To whom it may concern
I am a father of a handsome six year old son, a three year old and two year old of the cutest daughters you could ever lay your eyes upon. I as many parents love my children to bits. I can only but wish for them to have better than I ever had just as any parent always pleads to the greater beings that his / her children live a better life than you have. You wish for them peace, prosperity, love and care with all due successes. And yet in comparison to peace, love and all else, I wish for my children that they receive a better education than I had. Angie Motshekga just cannot bring herself to take of the blinkers and realise that admitting to a problem is the first step to resolution.
And the problem did not necessarily start with her, she did not introduce OBE, but the problem worsens with her every denial that it exists. I was educated under the apartheid education system, and it pains me to make a comparison that distinctly shows I was better off under the oppressive educational system than my children will be in the ‘grand’ South African dream. It hurts that my children are not expected to know more than I did at their age, my son does not even closely show me a piece of home work that I would have done at his age in grade one. I always thought my children would – under the South African dream – learn in a better environment, achieve more than I could have, and receive text books. You see I never did have textbooks, well until high school that is, and I didn’t have all of them as we had to buy our own, but the November delivery of text books as happened in Limpopo is worse than not having.
The difference between teachers of today and the teachers that taught me is attitude. My teachers knew we were oppressed and the only way to get out of this was via education, (beat the NATS at their own game, as per say) furthermore they knew they had the future of black youth in their palms and thus were sensitive and gentle in their methods, hence they would have weekend classes at their homes for free at times.

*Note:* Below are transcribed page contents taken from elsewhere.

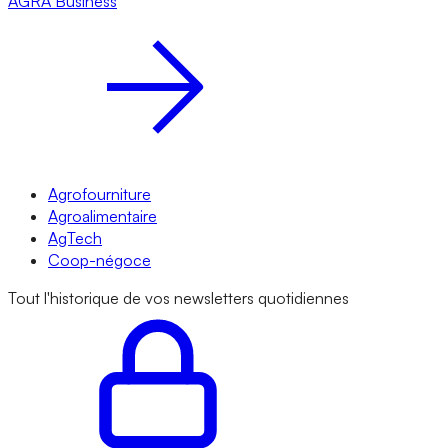
AGRA
Business
Agrofourniture
Agroalimentaire
AgTech
Coop-négoce
Tout l'historique de vos newsletters quotidiennes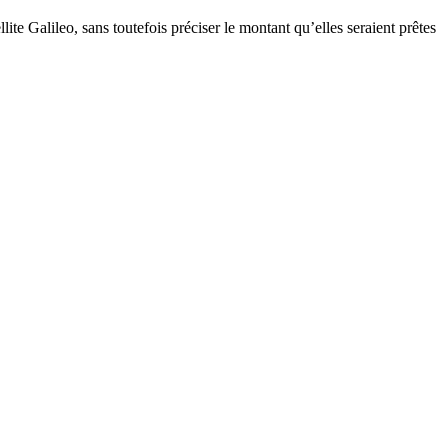
te Galileo, sans toutefois préciser le montant qu’elles seraient prêtes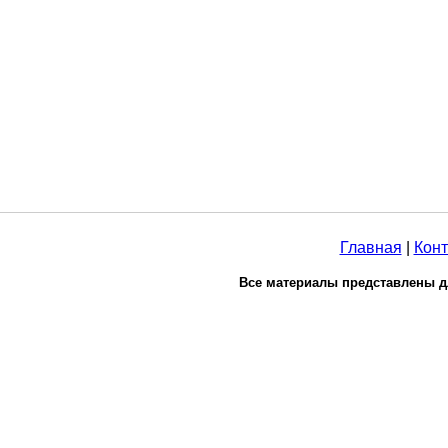
Главная
|
Конт
Все материалы представлены д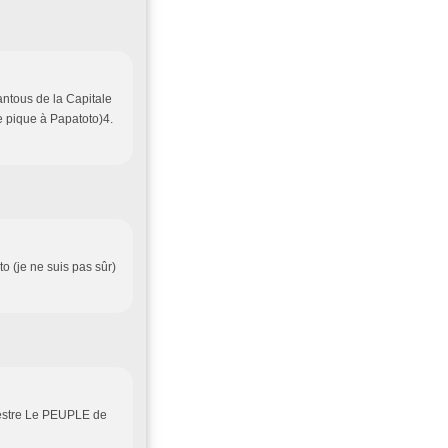
antous de la Capitale
 le pique à Papatoto)4.
 (je ne suis pas sûr)
vhestre Le PEUPLE de
le.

Currently there are very few if any teachers who do that; bar my younger brothers maths teacher who used to invite them for a beer on Saturdays at his house, the current crop of teachers just don’t go out of their way to accommodate their learners. *thank god he was eventually fired, but the point is he saw his students even weekends*
I never attended a private school in my life, and as far as I could tell, the only difference between my school and Hilton College was their facilities, and the fact that when we played sport against them they served us gourmet burgers, ribs and delicious finger foods and freshly crushed fruit juice rather than the Oros and orange slices we had at our school. Plus their parents arrived in Helicopters to see them, and they had school shuttle services, and they had horses and cows, plus their school is the size of a large village and the principle drives a super car... etc etc.. but besides these meaningless and obviously minor differences that I never even took note of, there was no difference at all. Our educational level were similar, I could look at any one of my peers from other schools learner books and easily find myself able to do the same level of work. But now there is a difference, and it is these disparities that have left me thinking about finding the nearest ATM and a stick of dynamite so that I too can take my kids to a school like the aforementioned.
And all I am really pleading for is that government produce for my children an education I never received, and although I never received these shambles they are learning currently, I want my children to receive better than I. The world is laughing ladies and gentlemen... and they are not laughing with us.